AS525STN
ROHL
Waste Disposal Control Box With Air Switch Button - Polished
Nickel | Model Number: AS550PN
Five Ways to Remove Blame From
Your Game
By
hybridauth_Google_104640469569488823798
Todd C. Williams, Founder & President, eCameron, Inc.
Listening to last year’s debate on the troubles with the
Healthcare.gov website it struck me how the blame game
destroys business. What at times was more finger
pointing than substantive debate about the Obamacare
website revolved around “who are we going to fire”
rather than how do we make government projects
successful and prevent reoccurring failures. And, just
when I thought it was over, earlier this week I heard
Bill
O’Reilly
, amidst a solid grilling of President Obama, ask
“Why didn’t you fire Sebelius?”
☆ ☆ ☆
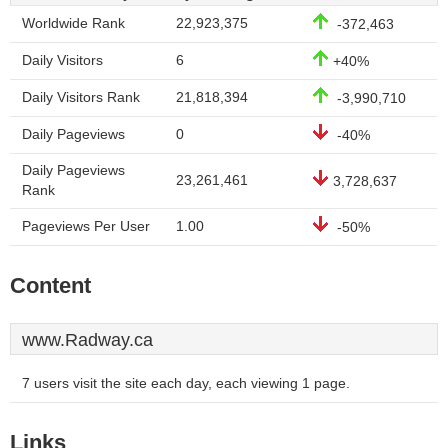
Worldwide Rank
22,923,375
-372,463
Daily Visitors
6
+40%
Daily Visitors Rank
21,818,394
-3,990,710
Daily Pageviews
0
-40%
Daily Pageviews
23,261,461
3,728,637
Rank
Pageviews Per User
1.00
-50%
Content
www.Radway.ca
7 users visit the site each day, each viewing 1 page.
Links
☆ ☆ ☆
> **Request**
Working from the data above, extract solely the lines from the one containing "Waste Disposal Control" through the one containing "pointing than substantive", exactly as they appear, both included.

> **Finished exercise**
Waste Disposal Control Box With Air Switch Button - Polished
Nickel | Model Number: AS550PN
Five Ways to Remove Blame From
Your Game
By
hybridauth_Google_104640469569488823798
Todd C. Williams, Founder & President, eCameron, Inc.
Listening to last year’s debate on the troubles with the
Healthcare.gov website it struck me how the blame game
destroys business. What at times was more finger
pointing than substantive debate about the Obamacare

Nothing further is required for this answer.